Reproduce every line of text in the data below unchanged, leaving out the pictures.
--------
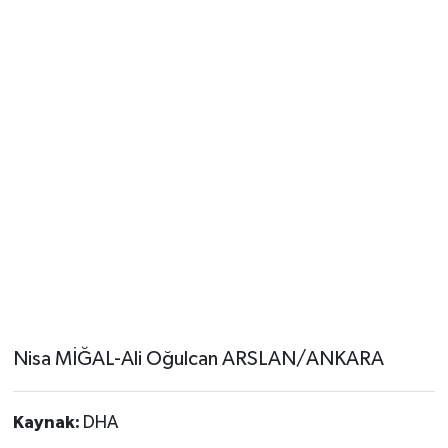
Nisa MİĞAL-Ali Oğulcan ARSLAN/ANKARA
Kaynak:
DHA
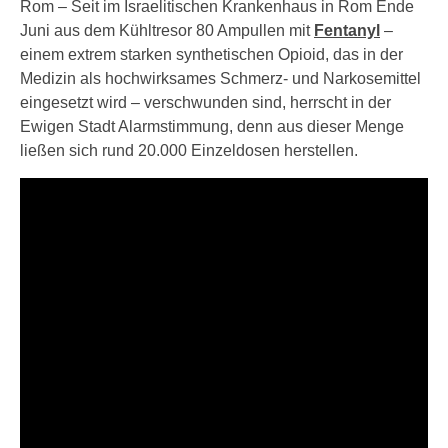
Rom – Seit im Israelitischen Krankenhaus in Rom Ende
Juni aus dem Kühltresor 80 Ampullen mit
Fentanyl
–
einem extrem starken synthetischen Opioid, das in der
Medizin als hochwirksames Schmerz- und Narkosemittel
eingesetzt wird – verschwunden sind, herrscht in der
Ewigen Stadt Alarmstimmung, denn aus dieser Menge
ließen sich rund 20.000 Einzeldosen herstellen.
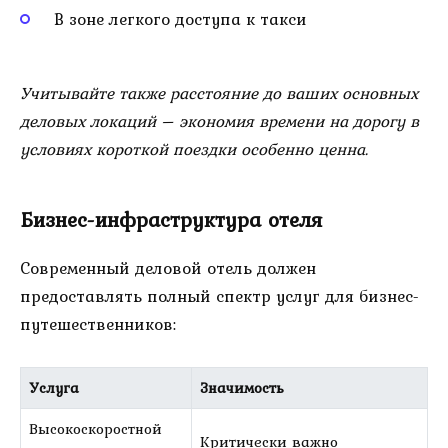
В зоне легкого доступа к такси
Учитывайте также расстояние до ваших основных
деловых локаций – экономия времени на дорогу в
условиях короткой поездки особенно ценна.
Бизнес-инфраструктура отеля
Современный деловой отель должен
предоставлять полный спектр услуг для бизнес-
путешественников:
Услуга
Значимость
Высокоскоростной
Критически важно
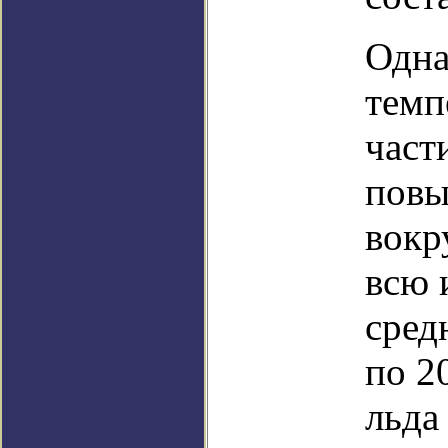
Одна
темп
част
повы
вокр
всю 
сред
по 2
льда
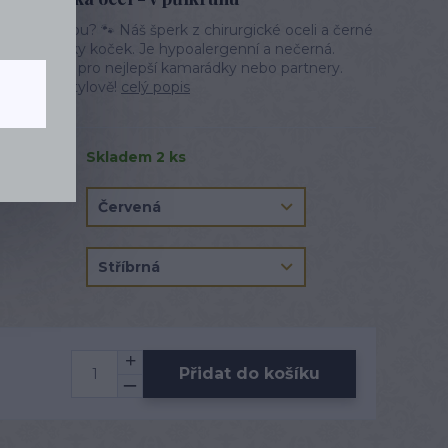
mek s kočkou? 🐾 Náš šperk z chirurgické oceli a černé
 pro milovníky koček. Je hypoalergenní a nečerná.
ové náramky pro nejlepší kamarádky nebo partnery.
e kočkám stylově!
celý popis
Skladem 2 ks
Přidat do košíku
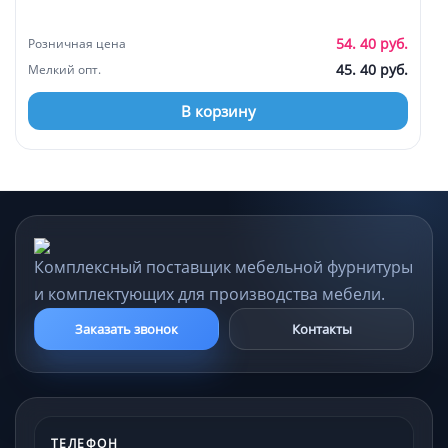
54. 40 руб.
Розничная цена
45. 40 руб.
Мелкий опт.
В корзину
Комплексный поставщик мебельной фурнитуры
и комплектующих для производства мебели.
Заказать звонок
Контакты
ТЕЛЕФОН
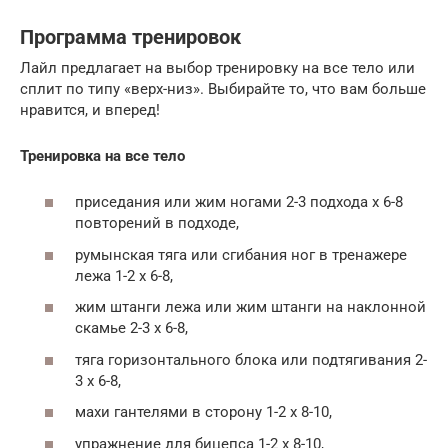
Программа тренировок
Лайл предлагает на выбор тренировку на все тело или
сплит по типу «верх-низ». Выбирайте то, что вам больше
нравится, и вперед!
Тренировка на все тело
приседания или жим ногами 2-3 подхода х 6-8
повторений в подходе,
румынская тяга или сгибания ног в тренажере
лежа 1-2 х 6-8,
жим штанги лежа или жим штанги на наклонной
скамье 2-3 х 6-8,
тяга горизонтального блока или подтягивания 2-
3 х 6-8,
махи гантелями в сторону 1-2 х 8-10,
упражнение для бицепса 1-2 х 8-10,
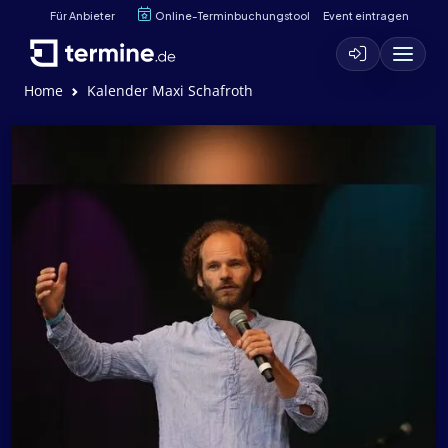
Für Anbieter
Online-Terminbuchungstool
Event eintragen
Home
Kalender Maxi Schafroth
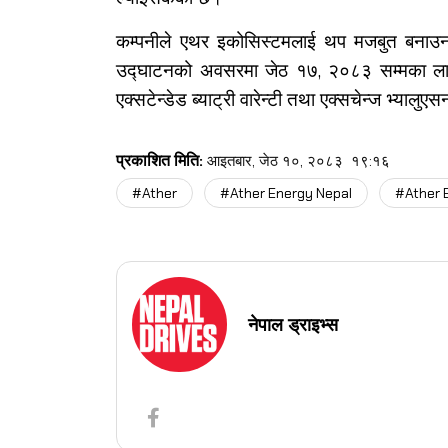
कम्पनीले एथर इकोसिस्टमलाई थप मजबुत बनाउन एक्
उद्घाटनको अवसरमा जेठ १७, २०८३ सम्मका लागि 
एक्सटेन्डेड ब्याट्री वारेन्टी तथा एक्सचेन्ज भ्या
प्रकाशित मिति:
आइतबार, जेठ १०, २०८३
१९:१६
#Ather
#Ather Energy Nepal
#Ather 
नेपाल ड्राइभ्स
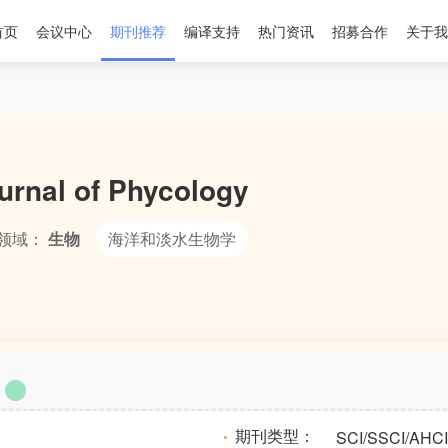
首页
会议中心
期刊推荐
编译支持
热门资讯
招募合作
关于我
urnal of Phycology
领域：
生物
海洋和淡水生物学
期刊类型：
SCI/SSCI/AHCI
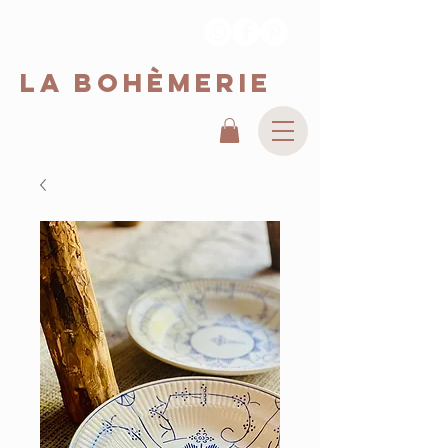
La Bohèmerie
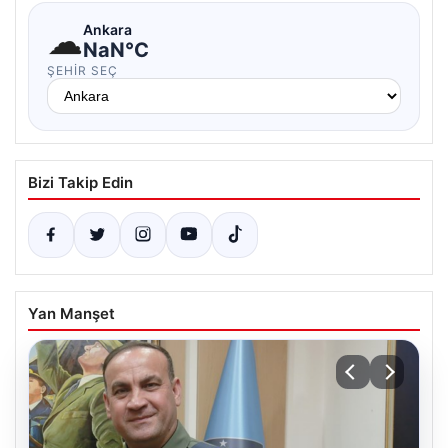
☁
Ankara
NaN°C
ŞEHIR SEÇ
Bizi Takip Edin
Yan Manşet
--------
== Answer to this problem ==
Nisa MİĞAL-Ali Oğulcan ARSLAN/ANKARA
Kaynak:
DHA
Rom – Seit im Israelitischen Krankenhaus in Rom Ende
Juni aus dem Kühltresor 80 Ampullen mit
Fentanyl
–
einem extrem starken synthetischen Opioid, das in der
Medizin als hochwirksames Schmerz- und Narkosemittel
eingesetzt wird – verschwunden sind, herrscht in der
Ewigen Stadt Alarmstimmung, denn aus dieser Menge
ließen sich rund 20.000 Einzeldosen herstellen.
В зоне легкого доступа к такси
Учитывайте также расстояние до ваших основных
деловых локаций – экономия времени на дорогу в
условиях короткой поездки особенно ценна.
Бизнес-инфраструктура отеля
Современный деловой отель должен
предоставлять полный спектр услуг для бизнес-
путешественников:
Услуга
Значимость
Высокоскоростной
Критически важно
Одна
темп
част
повы
вокр
всю 
сред
по 2
льда
mek s kočkou? 🐾 Náš šperk z chirurgické oceli a černé
 pro milovníky koček. Je hypoalergenní a nečerná.
ové náramky pro nejlepší kamarádky nebo partnery.
e kočkám stylově!
celý popis
Skladem 2 ks
Přidat do košíku
54. 40 руб.
Розничная цена
45. 40 руб.
Мелкий опт.
В корзину
Комплексный поставщик мебельной фурнитуры
и комплектующих для производства мебели.
Заказать звонок
Контакты
ТЕЛЕФОН
Программа тренировок
Лайл предлагает на выбор тренировку на все тело или
сплит по типу «верх-низ». Выбирайте то, что вам больше
нравится, и вперед!
Тренировка на все тело
приседания или жим ногами 2-3 подхода х 6-8
повторений в подходе,
румынская тяга или сгибания ног в тренажере
лежа 1-2 х 6-8,
жим штанги лежа или жим штанги на наклонной
скамье 2-3 х 6-8,
тяга горизонтального блока или подтягивания 2-
3 х 6-8,
махи гантелями в сторону 1-2 х 8-10,
упражнение для бицепса 1-2 х 8-10,
Für Anbieter
Online-Terminbuchungstool
Event eintragen
Home
Kalender Maxi Schafroth
कम्पनीले एथर इकोसिस्टमलाई थप मजबुत बनाउन एक्
उद्घाटनको अवसरमा जेठ १७, २०८३ सम्मका लागि 
एक्सटेन्डेड ब्याट्री वारेन्टी तथा एक्सचेन्ज भ्या
प्रकाशित मिति:
आइतबार, जेठ १०, २०८३
१९:१६
#Ather
#Ather Energy Nepal
#Ather 
नेपाल ड्राइभ्स
首页
会议中心
期刊推荐
编译支持
热门资讯
招募合作
关于我
urnal of Phycology
领域：
生物
海洋和淡水生物学
期刊类型：
SCI/SSCI/AHCI
La Bohèmerie
☁
Ankara
NaN°C
ŞEHIR SEÇ
Bizi Takip Edin
Yan Manşet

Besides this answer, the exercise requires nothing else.